Available data.
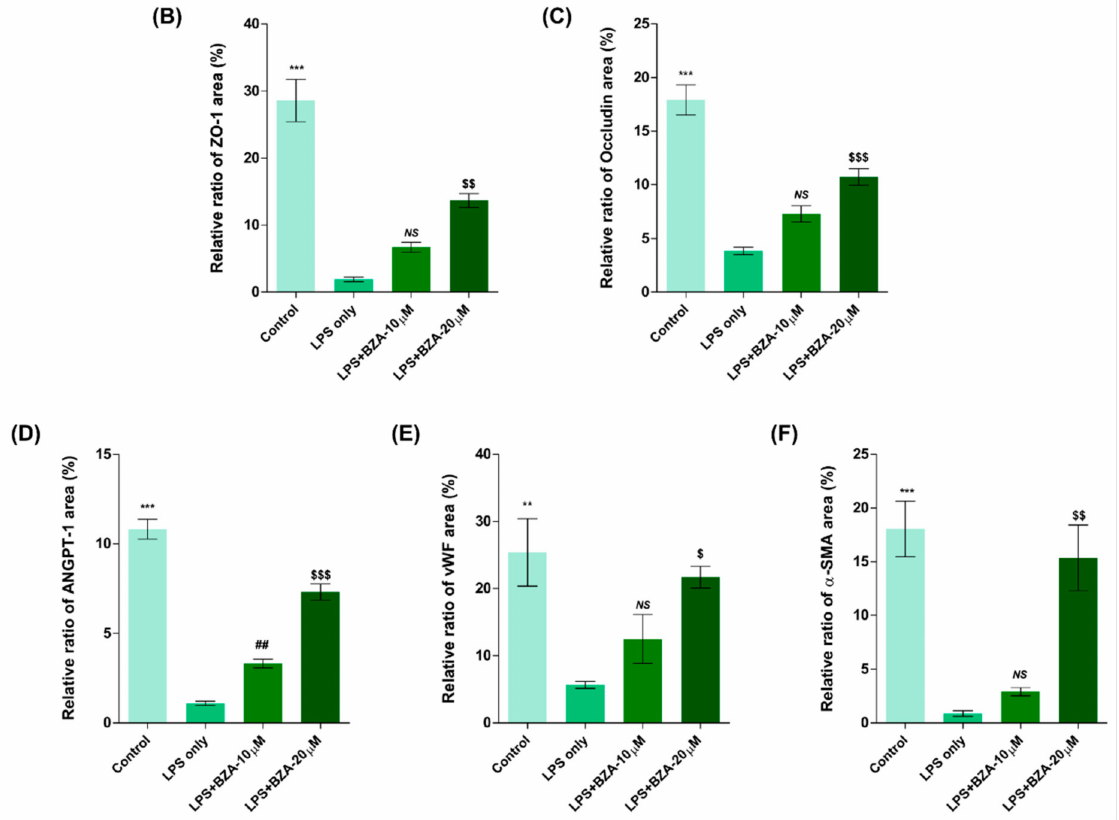
Figure 3. BZA increases angiogenesis and decreases BSCB destruction in vitro. ( A ) Representative immunofluorescent images (scale bar = 20 µ m) of tight junction proteins such as ZO-1 and occludin and angiogenesis markers including ANGPT-1, vWF, and α -SMA examined in hCMEC/D3 cells. Quantitative fluorescence intensity for ( B ) ZO-1, ( C ) occludin, ( D ) ANGPT-1, ( E ) vWF, and ( F ) α -SMA. Data represent mean ± SEM ( n = 3 ( A , C ), n = 4 ( D ), n = 6 ( F ); performed in triplicate). ** p < 0.01, *** p < 0.001 (LPS-treated vs. control, DMSO), ## p < 0.01 (LPS-treated vs. LPS + BZA 10 µ M), $ p < 0.05, $$ p < 0.01, $$$ p < 0.001 (LPS-treated vs. LPS + BZA 20 µ M) , NS = Not significant, one-way ANOVA followed by the Bonferroni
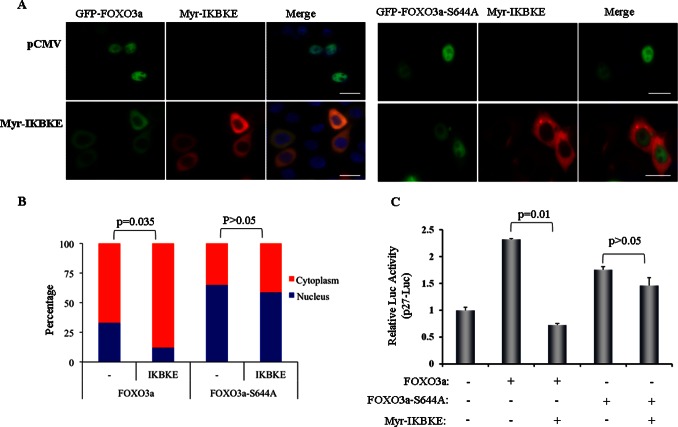
Expression of IKBKE results in nuclear-cytoplasmic translocation and loss of transcription activity of FOXO3a but not FOXO3a-S644A.(A and B) Expression of constitutively active IKBKE induces FOXO3a but not FOXO3a-S644A nuclear-cytoplasmic translocation. MCF7 cells were transfected with indicated plasmids. After 48 h of transfection, cells were stained with Alexa Fluor® 555 conjugated (red) Myc antibody and DAPI (A). Scale bar is 25 µm. Cellular localization of FOXO3a was quantified by counting 400 cells (B). (C) IKBKE inhibition of FOXO3a transcription activity depends on phosphorylation of Ser644. MCF7 cells were transfected with pGL3-p27-Luc, FOXO3a or FOXO3a-S644A together with and without myr-IKBKE. Luciferase assay was performed after 48 h of transfection as described in Figure 1.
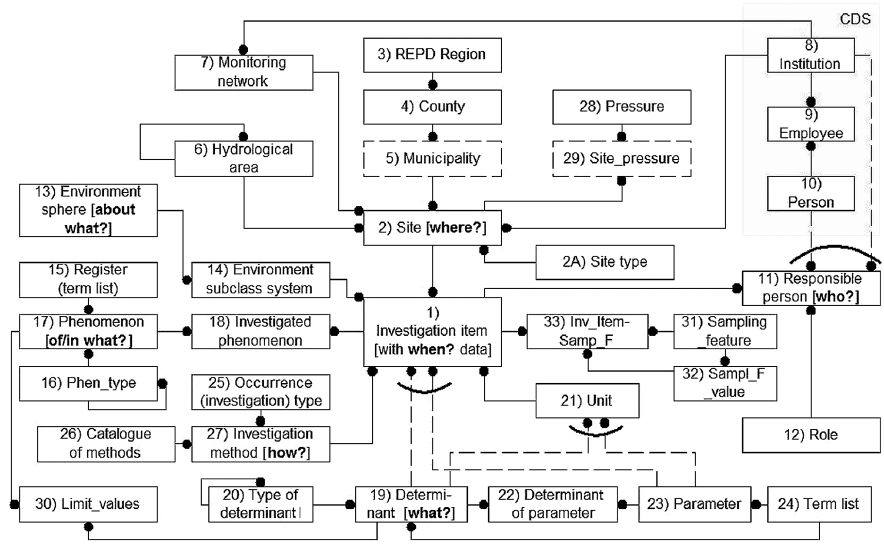
Fig. 4. Relationships between entities of the e-service composition system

What the exercise asks. Find the line with "Expression of IKBKE". Return it and each line after it through the end of the data, exactly, without pictures.

Solution for this problem.
Expression of IKBKE results in nuclear-cytoplasmic translocation and loss of transcription activity of FOXO3a but not FOXO3a-S644A.(A and B) Expression of constitutively active IKBKE induces FOXO3a but not FOXO3a-S644A nuclear-cytoplasmic translocation. MCF7 cells were transfected with indicated plasmids. After 48 h of transfection, cells were stained with Alexa Fluor® 555 conjugated (red) Myc antibody and DAPI (A). Scale bar is 25 µm. Cellular localization of FOXO3a was quantified by counting 400 cells (B). (C) IKBKE inhibition of FOXO3a transcription activity depends on phosphorylation of Ser644. MCF7 cells were transfected with pGL3-p27-Luc, FOXO3a or FOXO3a-S644A together with and without myr-IKBKE. Luciferase assay was performed after 48 h of transfection as described in Figure 1.
Fig. 4. Relationships between entities of the e-service composition system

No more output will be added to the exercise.